§ Passage provided

Let’s consider the following NetworkTopology CRD as an example:

# Example Network CRD
apiVersion: scheduling.sigs.x-k8s.io/v1alpha1
kind: NetworkTopology
metadata:
  name: net-topology-test
  namespace: default
spec:
  configMapName: "netperfMetrics"
  weights:
    # Region label: "topology.kubernetes.io/region"
    # Zone Label:   "topology.kubernetes.io/zone"
    # 2 Regions:  us-west-1
    #             us-east-1
    # 4 Zones:    us-west-1: z1, z2
    #             us-east-1: z3, z4
    - name: "UserDefined"
      costList: # Define weights between regions or between zones
        - topologyKey: "topology.kubernetes.io/region" # region costs
          originCosts:
            - origin: "us-west-1"
              costs:
                - destination: "us-east-1"
                  bandwidthCapacity: "10Gi"
                  networkCost: 20
            - origin: "us-east-1"
              costs:
                - destination: "us-west-1"
                  bandwidthCapacity: "10Gi"
                  networkCost: 20
        - topologyKey: "topology.kubernetes.io/zone" # zone costs
          originCosts:
            - origin: "z1"
              costs:
                - destination: "z2"
                  bandwidthCapacity: "1Gi"
                  networkCost: 5
            - origin: "z2"

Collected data
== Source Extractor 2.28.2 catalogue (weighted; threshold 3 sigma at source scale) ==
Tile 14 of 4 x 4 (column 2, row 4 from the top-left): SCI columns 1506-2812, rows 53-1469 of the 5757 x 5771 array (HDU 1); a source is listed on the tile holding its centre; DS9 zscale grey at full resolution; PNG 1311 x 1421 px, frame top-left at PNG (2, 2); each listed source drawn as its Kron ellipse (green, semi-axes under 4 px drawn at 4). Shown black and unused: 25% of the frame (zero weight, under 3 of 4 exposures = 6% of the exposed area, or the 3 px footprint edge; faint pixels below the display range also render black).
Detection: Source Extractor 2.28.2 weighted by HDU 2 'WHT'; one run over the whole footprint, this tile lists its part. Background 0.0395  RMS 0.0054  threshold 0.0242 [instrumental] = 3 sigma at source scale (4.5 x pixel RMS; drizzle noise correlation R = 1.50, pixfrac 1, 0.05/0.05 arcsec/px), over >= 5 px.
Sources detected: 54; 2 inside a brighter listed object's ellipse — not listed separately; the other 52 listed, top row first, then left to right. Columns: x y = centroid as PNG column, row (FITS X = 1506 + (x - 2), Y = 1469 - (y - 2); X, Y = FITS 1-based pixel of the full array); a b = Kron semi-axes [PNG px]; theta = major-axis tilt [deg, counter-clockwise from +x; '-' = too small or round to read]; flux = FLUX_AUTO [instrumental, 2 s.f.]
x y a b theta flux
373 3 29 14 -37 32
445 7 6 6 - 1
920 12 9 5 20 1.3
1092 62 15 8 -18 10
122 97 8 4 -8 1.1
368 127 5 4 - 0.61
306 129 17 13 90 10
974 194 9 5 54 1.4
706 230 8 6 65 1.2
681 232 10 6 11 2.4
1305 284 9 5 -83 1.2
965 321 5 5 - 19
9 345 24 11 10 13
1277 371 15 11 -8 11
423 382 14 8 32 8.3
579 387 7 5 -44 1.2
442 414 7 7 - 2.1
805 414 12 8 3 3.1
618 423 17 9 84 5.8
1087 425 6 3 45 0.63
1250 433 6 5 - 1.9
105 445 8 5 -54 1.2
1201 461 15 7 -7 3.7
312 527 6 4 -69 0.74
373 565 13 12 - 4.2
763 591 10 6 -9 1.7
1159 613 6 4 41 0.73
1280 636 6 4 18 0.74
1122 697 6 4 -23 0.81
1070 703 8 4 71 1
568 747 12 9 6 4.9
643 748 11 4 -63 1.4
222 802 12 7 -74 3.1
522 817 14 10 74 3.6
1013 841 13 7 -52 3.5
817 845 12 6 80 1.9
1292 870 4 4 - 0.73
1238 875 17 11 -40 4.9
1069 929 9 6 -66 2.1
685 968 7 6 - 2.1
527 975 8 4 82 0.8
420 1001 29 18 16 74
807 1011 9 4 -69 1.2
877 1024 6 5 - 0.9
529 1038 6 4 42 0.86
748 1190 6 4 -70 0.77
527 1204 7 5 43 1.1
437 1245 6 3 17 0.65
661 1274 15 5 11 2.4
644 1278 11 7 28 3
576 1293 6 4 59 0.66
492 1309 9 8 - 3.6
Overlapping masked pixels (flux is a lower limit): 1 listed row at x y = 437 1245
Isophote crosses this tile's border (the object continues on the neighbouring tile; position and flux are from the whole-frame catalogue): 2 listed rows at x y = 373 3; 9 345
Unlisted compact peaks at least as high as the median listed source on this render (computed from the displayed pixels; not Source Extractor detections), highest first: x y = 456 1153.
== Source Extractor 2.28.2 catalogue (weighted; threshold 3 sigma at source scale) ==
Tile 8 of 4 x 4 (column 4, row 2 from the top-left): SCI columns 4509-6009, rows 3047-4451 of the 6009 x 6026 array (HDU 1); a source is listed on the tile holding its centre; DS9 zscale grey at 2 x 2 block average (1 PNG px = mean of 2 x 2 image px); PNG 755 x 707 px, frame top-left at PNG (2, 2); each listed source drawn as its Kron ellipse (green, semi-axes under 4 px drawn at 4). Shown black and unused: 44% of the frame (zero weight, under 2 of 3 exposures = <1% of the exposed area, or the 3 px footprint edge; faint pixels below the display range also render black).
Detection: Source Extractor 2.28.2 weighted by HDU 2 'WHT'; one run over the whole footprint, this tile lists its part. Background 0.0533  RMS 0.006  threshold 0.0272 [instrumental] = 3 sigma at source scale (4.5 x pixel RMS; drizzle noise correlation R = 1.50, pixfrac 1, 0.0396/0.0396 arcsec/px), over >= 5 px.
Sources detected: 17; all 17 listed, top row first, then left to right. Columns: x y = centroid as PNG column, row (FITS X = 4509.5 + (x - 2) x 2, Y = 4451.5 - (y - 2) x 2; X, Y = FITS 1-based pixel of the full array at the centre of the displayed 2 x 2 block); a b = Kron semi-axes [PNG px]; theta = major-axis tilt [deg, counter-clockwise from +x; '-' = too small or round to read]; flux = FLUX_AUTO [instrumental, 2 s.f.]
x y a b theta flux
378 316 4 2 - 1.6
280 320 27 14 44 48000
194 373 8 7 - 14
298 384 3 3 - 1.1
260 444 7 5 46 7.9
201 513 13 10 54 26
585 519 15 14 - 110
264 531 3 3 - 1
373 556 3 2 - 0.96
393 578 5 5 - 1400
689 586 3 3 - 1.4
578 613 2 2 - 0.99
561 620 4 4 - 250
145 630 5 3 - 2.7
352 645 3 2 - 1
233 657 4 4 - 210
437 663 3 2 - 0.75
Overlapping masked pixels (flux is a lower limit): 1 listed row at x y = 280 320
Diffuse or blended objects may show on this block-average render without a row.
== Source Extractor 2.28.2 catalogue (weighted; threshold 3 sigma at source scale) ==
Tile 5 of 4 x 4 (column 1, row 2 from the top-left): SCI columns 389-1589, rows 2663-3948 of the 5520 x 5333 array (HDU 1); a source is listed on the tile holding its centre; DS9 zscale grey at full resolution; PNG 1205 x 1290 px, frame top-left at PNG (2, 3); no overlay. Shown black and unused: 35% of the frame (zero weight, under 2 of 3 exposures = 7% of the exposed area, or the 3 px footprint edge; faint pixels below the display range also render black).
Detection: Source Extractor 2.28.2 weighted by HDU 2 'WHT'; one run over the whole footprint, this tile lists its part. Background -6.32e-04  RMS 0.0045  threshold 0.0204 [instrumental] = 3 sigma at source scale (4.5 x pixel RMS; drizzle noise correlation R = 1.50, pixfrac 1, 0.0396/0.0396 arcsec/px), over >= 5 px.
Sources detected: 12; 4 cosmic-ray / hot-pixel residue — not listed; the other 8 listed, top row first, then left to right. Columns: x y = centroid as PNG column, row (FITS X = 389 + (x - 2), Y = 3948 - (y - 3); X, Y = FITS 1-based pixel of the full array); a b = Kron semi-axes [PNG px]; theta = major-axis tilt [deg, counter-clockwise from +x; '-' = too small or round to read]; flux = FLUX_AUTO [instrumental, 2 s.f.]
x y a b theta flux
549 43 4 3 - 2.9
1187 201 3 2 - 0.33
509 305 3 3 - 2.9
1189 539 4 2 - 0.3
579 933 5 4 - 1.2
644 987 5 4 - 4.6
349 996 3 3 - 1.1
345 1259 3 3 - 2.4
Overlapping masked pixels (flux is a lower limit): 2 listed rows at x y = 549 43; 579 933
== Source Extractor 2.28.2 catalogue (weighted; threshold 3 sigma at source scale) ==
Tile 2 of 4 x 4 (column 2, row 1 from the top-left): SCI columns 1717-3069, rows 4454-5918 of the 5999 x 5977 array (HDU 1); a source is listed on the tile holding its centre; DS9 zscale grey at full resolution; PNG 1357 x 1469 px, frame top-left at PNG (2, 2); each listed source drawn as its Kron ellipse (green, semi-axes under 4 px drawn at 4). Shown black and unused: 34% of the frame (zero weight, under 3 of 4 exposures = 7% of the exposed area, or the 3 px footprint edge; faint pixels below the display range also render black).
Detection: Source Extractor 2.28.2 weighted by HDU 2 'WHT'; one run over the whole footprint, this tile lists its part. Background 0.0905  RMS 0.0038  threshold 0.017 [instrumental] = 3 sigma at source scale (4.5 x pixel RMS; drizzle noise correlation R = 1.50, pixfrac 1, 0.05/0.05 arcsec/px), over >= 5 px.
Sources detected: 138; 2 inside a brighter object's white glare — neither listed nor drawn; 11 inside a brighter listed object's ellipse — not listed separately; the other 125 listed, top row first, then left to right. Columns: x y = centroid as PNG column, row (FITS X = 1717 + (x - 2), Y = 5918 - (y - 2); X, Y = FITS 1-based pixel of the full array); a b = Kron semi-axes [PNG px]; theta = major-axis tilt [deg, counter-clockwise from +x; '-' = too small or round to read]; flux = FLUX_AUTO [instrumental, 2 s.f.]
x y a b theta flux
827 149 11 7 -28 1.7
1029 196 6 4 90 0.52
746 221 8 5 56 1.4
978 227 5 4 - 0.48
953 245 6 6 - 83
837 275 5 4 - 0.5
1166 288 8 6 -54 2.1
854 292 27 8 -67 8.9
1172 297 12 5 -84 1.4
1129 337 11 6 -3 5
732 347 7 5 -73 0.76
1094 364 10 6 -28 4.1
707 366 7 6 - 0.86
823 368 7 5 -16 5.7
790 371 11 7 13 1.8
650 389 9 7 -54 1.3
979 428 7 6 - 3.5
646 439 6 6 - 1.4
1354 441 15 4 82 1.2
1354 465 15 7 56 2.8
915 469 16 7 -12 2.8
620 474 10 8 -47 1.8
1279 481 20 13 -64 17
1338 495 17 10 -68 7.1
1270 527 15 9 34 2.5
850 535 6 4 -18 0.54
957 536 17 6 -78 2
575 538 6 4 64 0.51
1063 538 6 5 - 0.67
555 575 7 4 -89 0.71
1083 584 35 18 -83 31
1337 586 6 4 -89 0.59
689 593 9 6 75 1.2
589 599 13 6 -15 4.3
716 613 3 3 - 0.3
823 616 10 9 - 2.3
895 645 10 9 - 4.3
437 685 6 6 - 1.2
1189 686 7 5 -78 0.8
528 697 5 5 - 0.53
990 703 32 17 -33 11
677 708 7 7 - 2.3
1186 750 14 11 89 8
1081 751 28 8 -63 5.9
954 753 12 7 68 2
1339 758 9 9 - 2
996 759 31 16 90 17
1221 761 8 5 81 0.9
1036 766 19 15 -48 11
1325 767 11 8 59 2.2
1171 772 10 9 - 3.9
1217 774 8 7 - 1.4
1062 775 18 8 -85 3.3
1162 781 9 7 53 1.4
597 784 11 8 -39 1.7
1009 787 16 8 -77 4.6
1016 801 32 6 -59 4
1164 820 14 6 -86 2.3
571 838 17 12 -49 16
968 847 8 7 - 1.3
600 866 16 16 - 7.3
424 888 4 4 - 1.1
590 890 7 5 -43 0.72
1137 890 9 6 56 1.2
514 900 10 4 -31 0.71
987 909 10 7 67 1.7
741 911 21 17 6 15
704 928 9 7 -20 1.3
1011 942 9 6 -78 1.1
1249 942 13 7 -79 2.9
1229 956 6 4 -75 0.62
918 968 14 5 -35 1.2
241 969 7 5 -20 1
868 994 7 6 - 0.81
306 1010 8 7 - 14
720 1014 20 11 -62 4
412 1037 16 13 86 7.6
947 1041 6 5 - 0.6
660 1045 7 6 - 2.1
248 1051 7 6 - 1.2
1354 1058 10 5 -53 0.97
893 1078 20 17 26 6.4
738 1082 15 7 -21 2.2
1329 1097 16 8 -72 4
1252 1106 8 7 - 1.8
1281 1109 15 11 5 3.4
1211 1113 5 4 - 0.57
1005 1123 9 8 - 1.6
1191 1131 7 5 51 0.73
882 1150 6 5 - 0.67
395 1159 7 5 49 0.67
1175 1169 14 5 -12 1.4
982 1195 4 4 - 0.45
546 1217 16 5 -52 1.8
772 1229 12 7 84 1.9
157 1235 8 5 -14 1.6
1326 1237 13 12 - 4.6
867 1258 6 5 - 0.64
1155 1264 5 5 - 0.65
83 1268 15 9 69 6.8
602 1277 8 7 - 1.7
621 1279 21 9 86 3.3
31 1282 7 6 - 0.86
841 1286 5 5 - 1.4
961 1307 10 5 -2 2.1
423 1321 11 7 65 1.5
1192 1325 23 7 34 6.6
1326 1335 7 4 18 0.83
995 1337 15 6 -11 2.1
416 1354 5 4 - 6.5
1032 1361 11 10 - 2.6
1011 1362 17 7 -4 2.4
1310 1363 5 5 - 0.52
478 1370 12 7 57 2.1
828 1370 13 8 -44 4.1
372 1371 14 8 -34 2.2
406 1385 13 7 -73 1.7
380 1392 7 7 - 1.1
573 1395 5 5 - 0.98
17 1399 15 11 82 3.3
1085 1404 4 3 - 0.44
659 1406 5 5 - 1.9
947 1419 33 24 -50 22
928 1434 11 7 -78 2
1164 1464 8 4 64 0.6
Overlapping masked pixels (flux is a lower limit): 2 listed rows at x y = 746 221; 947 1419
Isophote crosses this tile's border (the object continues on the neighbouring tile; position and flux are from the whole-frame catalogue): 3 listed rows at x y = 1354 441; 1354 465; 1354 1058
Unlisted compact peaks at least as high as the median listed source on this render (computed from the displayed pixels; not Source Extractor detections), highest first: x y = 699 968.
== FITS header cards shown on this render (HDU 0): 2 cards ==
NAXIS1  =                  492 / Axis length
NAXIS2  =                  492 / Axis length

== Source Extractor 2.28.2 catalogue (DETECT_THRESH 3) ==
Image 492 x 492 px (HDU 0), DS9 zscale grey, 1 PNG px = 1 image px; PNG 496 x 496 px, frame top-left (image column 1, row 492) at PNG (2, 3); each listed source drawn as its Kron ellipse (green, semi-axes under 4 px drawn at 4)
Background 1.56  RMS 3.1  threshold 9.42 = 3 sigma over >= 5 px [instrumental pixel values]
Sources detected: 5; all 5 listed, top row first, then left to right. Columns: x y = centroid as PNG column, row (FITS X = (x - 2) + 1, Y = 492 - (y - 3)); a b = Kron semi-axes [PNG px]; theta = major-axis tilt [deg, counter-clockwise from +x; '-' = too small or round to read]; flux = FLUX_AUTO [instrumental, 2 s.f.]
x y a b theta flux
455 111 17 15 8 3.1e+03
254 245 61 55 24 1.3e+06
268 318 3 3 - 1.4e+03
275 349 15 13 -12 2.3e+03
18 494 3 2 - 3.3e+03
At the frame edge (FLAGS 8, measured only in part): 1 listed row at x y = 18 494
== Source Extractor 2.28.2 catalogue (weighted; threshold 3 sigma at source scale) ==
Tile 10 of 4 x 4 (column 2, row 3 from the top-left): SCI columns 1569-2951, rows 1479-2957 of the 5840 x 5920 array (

§ What you should do
In the NetworkTopology example, which zones belong to the us-west-1 region?

§ Exercise response
z1 and z2.